┌─ DATA FOR THIS TASK

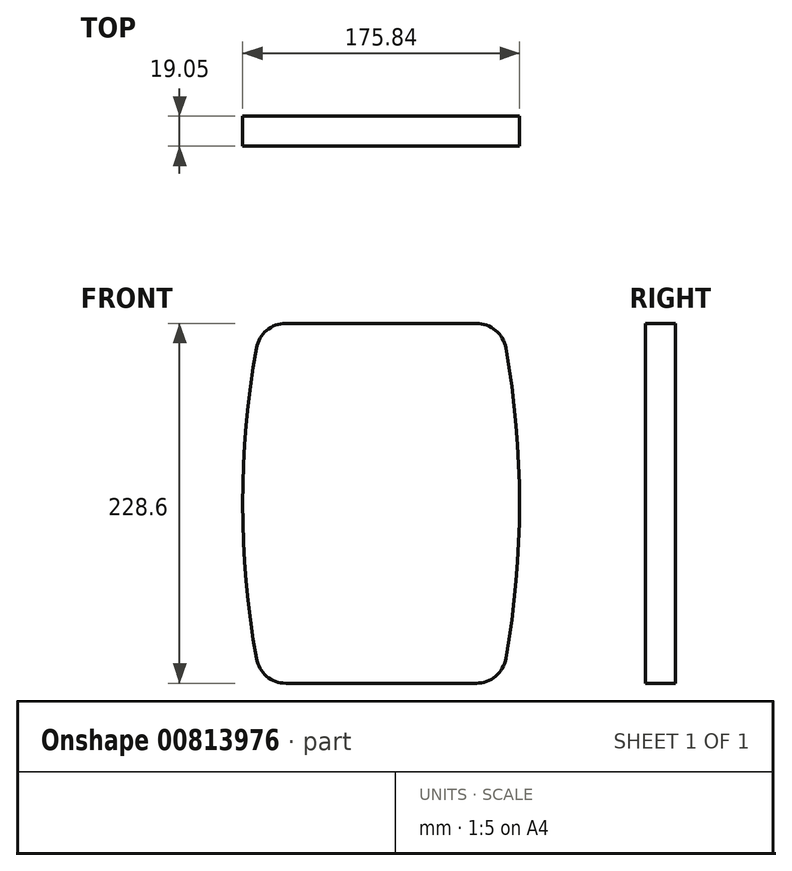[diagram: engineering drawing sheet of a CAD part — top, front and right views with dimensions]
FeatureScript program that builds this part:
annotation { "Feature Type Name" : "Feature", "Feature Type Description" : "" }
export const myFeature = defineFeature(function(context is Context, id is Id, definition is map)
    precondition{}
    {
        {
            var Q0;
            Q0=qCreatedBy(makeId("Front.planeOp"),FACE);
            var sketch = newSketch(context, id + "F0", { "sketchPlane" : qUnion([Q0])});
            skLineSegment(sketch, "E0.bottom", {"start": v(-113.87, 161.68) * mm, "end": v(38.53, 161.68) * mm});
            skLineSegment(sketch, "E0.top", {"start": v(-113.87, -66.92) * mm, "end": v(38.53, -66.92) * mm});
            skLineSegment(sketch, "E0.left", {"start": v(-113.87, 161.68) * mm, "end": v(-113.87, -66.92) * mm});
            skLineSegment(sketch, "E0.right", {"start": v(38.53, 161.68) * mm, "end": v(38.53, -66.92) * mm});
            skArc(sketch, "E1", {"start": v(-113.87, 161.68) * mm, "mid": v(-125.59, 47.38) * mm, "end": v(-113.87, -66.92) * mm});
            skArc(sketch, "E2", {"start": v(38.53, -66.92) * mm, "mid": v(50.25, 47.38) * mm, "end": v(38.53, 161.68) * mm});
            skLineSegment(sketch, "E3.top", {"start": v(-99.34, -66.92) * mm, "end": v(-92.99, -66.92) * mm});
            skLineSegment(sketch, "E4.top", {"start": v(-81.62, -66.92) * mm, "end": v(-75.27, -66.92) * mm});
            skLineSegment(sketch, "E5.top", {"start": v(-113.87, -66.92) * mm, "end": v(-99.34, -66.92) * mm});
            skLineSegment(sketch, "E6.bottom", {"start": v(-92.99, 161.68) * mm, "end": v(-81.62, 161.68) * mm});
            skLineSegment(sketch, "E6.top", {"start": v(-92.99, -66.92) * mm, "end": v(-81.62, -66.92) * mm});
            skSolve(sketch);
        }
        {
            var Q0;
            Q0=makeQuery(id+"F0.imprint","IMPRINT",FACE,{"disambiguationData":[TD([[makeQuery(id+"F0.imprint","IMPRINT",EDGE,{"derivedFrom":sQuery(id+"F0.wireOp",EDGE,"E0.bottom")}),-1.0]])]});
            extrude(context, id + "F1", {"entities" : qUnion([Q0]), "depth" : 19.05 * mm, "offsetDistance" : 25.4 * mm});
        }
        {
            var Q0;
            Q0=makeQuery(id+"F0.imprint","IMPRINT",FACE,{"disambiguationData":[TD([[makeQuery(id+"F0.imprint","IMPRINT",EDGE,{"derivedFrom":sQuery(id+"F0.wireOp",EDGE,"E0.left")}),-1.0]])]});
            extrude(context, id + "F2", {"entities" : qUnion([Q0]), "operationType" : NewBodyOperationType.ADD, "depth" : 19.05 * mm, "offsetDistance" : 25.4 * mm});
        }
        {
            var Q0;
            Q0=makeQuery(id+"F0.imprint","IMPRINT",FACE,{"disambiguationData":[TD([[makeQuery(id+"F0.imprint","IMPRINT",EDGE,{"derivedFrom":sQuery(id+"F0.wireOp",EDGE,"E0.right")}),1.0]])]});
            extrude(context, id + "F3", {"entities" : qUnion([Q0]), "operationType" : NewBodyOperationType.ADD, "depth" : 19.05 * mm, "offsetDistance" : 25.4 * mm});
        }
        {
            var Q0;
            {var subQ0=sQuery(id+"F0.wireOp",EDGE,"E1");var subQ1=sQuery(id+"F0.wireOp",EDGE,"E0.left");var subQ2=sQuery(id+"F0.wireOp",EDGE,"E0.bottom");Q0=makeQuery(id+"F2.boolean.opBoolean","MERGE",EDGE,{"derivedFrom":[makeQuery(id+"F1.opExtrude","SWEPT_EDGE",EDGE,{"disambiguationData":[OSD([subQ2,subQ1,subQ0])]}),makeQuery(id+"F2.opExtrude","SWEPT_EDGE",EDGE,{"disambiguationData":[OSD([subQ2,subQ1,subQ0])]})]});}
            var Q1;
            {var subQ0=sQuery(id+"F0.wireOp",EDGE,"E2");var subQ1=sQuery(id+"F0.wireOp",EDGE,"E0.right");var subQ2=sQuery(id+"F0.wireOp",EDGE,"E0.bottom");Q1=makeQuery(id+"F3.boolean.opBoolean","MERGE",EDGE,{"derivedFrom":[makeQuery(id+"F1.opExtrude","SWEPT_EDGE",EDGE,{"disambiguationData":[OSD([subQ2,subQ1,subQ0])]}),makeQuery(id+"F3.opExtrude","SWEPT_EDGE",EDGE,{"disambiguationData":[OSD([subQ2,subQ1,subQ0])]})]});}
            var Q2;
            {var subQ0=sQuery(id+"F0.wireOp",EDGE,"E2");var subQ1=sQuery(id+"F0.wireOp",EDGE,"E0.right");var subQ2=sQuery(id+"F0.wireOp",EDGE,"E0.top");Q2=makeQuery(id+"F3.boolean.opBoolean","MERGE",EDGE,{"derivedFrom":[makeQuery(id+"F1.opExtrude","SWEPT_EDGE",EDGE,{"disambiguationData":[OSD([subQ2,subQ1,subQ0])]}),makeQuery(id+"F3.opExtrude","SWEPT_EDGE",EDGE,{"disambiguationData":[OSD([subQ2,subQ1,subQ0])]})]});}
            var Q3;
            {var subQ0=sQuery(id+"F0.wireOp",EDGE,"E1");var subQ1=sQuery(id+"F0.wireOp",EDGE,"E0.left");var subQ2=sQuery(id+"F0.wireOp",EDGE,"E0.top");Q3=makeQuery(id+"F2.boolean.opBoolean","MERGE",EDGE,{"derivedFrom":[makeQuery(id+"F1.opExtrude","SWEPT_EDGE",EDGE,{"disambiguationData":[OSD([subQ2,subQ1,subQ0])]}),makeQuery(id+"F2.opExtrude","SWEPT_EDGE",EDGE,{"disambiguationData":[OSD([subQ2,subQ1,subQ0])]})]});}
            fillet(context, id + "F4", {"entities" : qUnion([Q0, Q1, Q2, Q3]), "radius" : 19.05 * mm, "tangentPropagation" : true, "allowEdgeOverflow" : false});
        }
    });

└─

> _TASK REQUIREMENTS_:
Format every line from the start of the records through the line containing "v(-92.99, 161.68) *", inclusive, as a JSON list of strings, one string per line. Skip blank lines and leave the pictures out.

> _RESULT OF THE EXERCISE_:
[
  "[diagram: engineering drawing sheet of a CAD part — top, front and right views with dimensions]",
  "FeatureScript program that builds this part:",
  "annotation { \"Feature Type Name\" : \"Feature\", \"Feature Type Description\" : \"\" }",
  "export const myFeature = defineFeature(function(context is Context, id is Id, definition is map)",
  "    precondition{}",
  "    {",
  "        {",
  "            var Q0;",
  "            Q0=qCreatedBy(makeId(\"Front.planeOp\"),FACE);",
  "            var sketch = newSketch(context, id + \"F0\", { \"sketchPlane\" : qUnion([Q0])});",
  "            skLineSegment(sketch, \"E0.bottom\", {\"start\": v(-113.87, 161.68) * mm, \"end\": v(38.53, 161.68) * mm});",
  "            skLineSegment(sketch, \"E0.top\", {\"start\": v(-113.87, -66.92) * mm, \"end\": v(38.53, -66.92) * mm});",
  "            skLineSegment(sketch, \"E0.left\", {\"start\": v(-113.87, 161.68) * mm, \"end\": v(-113.87, -66.92) * mm});",
  "            skLineSegment(sketch, \"E0.right\", {\"start\": v(38.53, 161.68) * mm, \"end\": v(38.53, -66.92) * mm});",
  "            skArc(sketch, \"E1\", {\"start\": v(-113.87, 161.68) * mm, \"mid\": v(-125.59, 47.38) * mm, \"end\": v(-113.87, -66.92) * mm});",
  "            skArc(sketch, \"E2\", {\"start\": v(38.53, -66.92) * mm, \"mid\": v(50.25, 47.38) * mm, \"end\": v(38.53, 161.68) * mm});",
  "            skLineSegment(sketch, \"E3.top\", {\"start\": v(-99.34, -66.92) * mm, \"end\": v(-92.99, -66.92) * mm});",
  "            skLineSegment(sketch, \"E4.top\", {\"start\": v(-81.62, -66.92) * mm, \"end\": v(-75.27, -66.92) * mm});",
  "            skLineSegment(sketch, \"E5.top\", {\"start\": v(-113.87, -66.92) * mm, \"end\": v(-99.34, -66.92) * mm});",
  "            skLineSegment(sketch, \"E6.bottom\", {\"start\": v(-92.99, 161.68) * mm, \"end\": v(-81.62, 161.68) * mm});"
]